TASK STATEMENT:
Each line below that includes the word "range" is to be reported.

ENTRIES SHOWN:
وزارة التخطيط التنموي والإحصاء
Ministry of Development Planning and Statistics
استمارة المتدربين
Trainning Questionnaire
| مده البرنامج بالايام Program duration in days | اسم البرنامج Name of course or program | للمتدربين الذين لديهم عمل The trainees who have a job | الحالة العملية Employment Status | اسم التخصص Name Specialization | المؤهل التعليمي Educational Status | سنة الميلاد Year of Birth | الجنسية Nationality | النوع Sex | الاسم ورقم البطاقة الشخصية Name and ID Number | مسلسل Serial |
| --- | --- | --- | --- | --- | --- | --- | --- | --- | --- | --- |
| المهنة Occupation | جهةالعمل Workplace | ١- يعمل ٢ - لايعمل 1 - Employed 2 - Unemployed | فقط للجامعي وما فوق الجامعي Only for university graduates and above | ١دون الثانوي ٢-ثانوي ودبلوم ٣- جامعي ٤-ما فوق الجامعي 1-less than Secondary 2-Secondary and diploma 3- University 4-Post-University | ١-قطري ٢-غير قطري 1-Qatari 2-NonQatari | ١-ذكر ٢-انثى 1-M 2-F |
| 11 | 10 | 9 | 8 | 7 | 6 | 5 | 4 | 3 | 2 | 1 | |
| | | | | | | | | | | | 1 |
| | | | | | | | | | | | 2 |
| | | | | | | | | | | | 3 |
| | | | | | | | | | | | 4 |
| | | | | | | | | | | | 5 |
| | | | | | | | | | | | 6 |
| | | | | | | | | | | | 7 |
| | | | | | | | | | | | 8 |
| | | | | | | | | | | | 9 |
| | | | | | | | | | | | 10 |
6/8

...

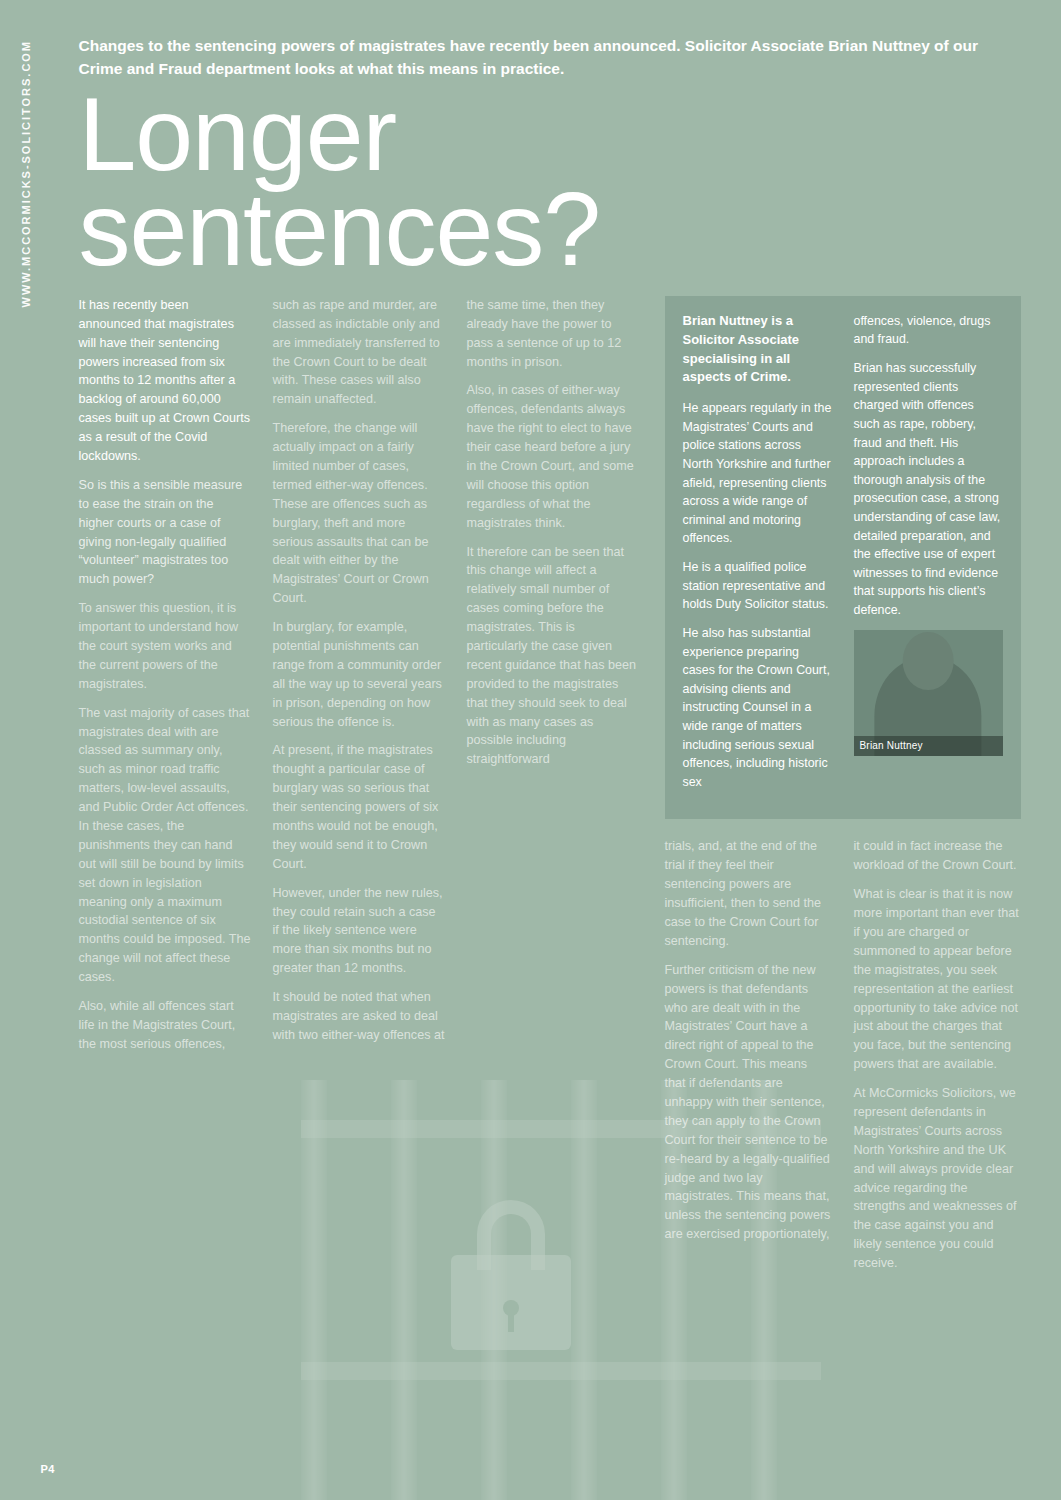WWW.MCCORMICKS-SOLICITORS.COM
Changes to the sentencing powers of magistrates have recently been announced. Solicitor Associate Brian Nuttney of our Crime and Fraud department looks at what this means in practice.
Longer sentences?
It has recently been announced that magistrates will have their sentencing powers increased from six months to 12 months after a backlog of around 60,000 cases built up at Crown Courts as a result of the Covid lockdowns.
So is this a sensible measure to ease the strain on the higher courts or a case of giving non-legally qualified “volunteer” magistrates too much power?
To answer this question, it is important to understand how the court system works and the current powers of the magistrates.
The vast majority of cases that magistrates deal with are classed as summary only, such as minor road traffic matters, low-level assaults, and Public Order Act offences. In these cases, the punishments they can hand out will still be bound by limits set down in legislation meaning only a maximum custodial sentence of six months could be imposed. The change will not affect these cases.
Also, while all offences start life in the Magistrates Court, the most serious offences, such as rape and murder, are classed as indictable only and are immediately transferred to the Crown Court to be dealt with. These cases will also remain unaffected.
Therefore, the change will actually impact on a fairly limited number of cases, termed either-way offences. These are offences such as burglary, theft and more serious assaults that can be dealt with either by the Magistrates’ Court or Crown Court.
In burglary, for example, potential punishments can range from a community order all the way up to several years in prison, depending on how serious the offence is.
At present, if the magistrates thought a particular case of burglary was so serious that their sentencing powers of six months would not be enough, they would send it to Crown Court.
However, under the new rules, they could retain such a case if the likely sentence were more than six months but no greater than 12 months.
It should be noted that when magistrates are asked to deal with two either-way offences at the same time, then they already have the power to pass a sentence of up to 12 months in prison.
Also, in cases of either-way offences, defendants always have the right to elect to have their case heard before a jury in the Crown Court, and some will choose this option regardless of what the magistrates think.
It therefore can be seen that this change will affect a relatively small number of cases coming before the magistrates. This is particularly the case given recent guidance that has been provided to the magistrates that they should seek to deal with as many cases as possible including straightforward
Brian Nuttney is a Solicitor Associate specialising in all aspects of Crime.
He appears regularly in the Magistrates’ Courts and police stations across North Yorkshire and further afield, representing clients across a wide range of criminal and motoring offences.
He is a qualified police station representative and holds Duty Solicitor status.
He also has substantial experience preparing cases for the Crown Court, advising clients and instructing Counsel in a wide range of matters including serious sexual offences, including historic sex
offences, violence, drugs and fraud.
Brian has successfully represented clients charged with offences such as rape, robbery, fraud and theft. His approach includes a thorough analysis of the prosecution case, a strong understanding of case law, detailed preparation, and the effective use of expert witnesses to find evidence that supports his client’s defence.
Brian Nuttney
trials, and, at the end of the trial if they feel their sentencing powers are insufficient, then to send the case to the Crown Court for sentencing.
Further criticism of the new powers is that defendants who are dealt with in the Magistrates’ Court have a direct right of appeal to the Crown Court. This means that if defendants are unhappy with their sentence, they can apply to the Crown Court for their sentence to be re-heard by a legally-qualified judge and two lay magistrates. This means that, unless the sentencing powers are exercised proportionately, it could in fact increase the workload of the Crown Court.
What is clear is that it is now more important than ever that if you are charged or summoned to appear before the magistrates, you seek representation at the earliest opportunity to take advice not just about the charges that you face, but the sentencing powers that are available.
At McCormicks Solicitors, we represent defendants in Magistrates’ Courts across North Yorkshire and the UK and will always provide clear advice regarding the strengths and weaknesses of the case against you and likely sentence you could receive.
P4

RESULT BELOW:
In burglary, for example, potential punishments can range from a community order all the way up to several years in prison, depending on how serious the offence is.
He appears regularly in the Magistrates’ Courts and police stations across North Yorkshire and further afield, representing clients across a wide range of criminal and motoring offences.
He also has substantial experience preparing cases for the Crown Court, advising clients and instructing Counsel in a wide range of matters including serious sexual offences, including historic sex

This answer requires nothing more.